Crumbling legacy of colonial heyday
It must have been an incredible event. More than 5,000 French colonialists deserting their prized Hanoi mansions as the Viet Minh guerillas took charge in 1954.
The new communist rulers considered demolishing the mansions as symbols of 'repression'. But pragmatism and a housing shortage won the day, and now the formidable architectural legacy of nearly 1,000 villas in two key areas of the capital remains.
Stand on certain street corners and let your thoughts drift, and a time of extreme decadence can be conjured up. Many mansions have floors of old French tiles, while Italian ceiling fans stir the air.
The isolation of war and poverty has been both blessing and curse.

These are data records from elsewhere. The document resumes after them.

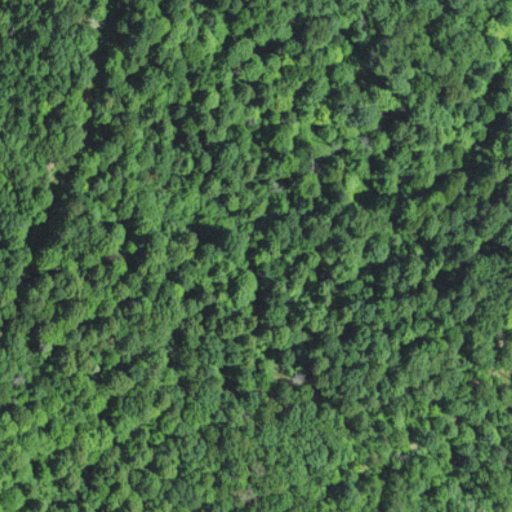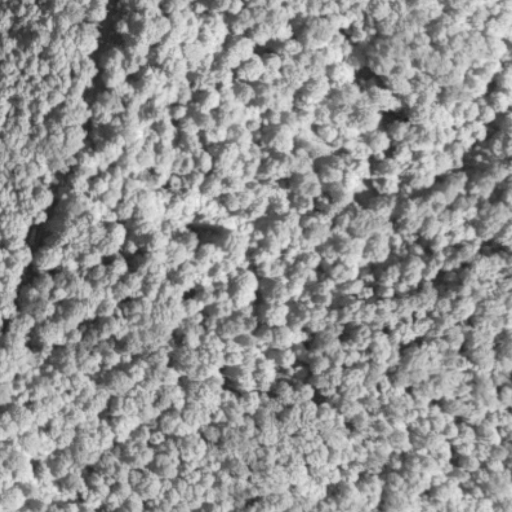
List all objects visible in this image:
road: (68, 169)
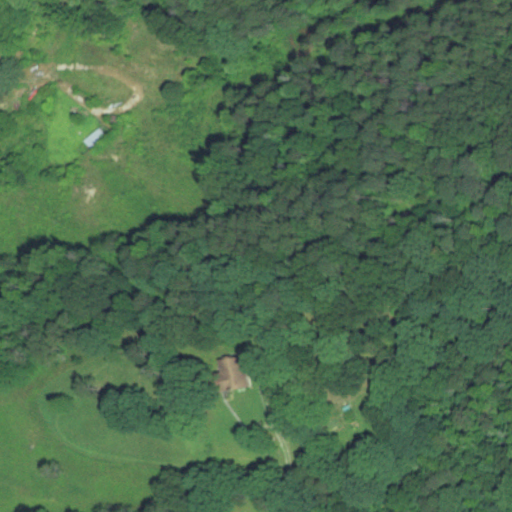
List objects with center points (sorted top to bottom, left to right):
building: (100, 139)
building: (237, 374)
road: (274, 433)
road: (284, 500)
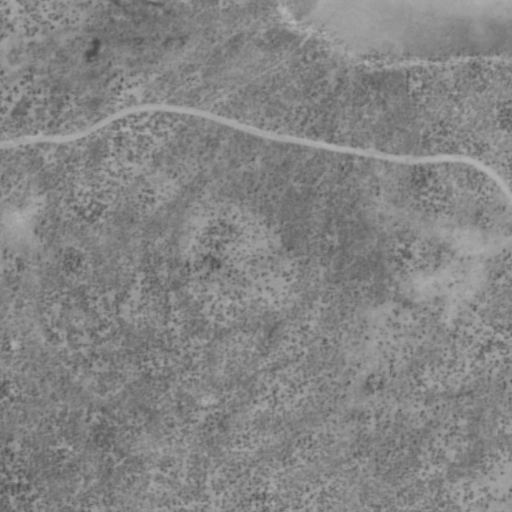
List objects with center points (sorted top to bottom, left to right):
road: (258, 134)
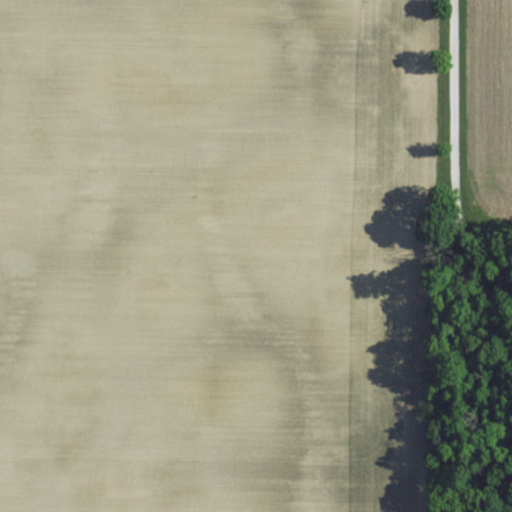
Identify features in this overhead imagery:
road: (452, 150)
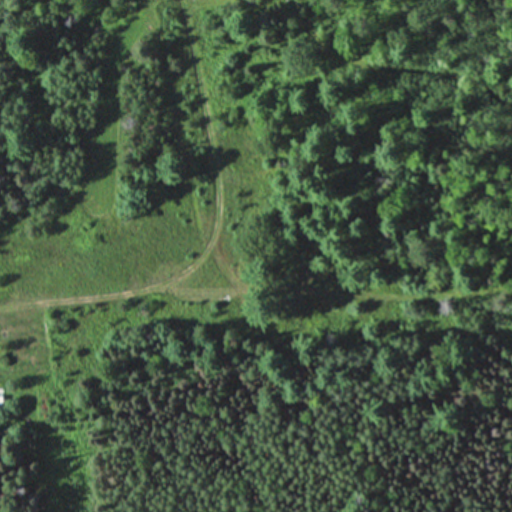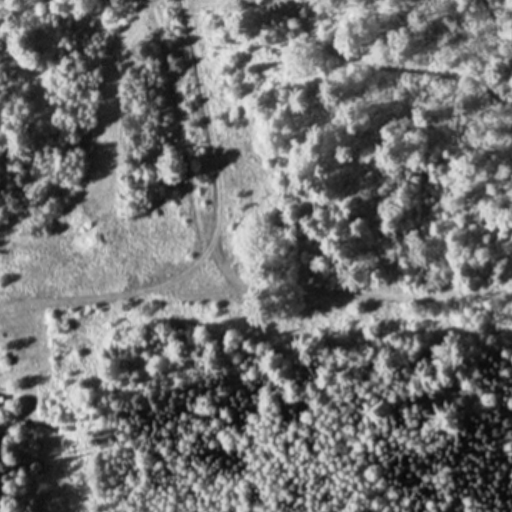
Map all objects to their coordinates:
road: (213, 233)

A few homes have been restored to their former glory as embassies, state firms or banks, but most lie mouldering under the weight of congestion and neglect.
One of the first comprehensive studies of Hanoi's villas - the finest in French Indochina - has just been published, illuminating an aspect of Hanoi that cuts to the turbulent heart of life in one of the world's last socialist capitals.
Dutch academic Anne Koperdraat focused on the old French quarter and found about 10,000 residents are crammed into the 358 villas still used as homes after being passed through generations.
Most were nationalised and became the homes of party and Government officials of various ranks. Others, mostly purchased just before the departure of the French, remain in private hands.
If you had land rights and were not considered part of the bourgeoisie - private capitalists - you could keep the whole house. If not, you have had to co-exist with families moved in by the state to share the building.
'There were class problems,' one owner admits. Another talks of never getting on with the families who were moved in in 1960. It was not until 1993 - six years after economic reforms - that he was able to complete the highly complex but lucrative operation of leasing to a foreign concern.
Now, like many of those who have relocated, he misses the atmosphere of the old place, despite the financial benefits.
Villas given to high-ranking officials remain the least populated - an average of 15 people per house - while those given to the lower ranks hold an average of 40 residents. Some nationalised private dwellings have families of five living in single rooms.
In Hanoi, property still represents position.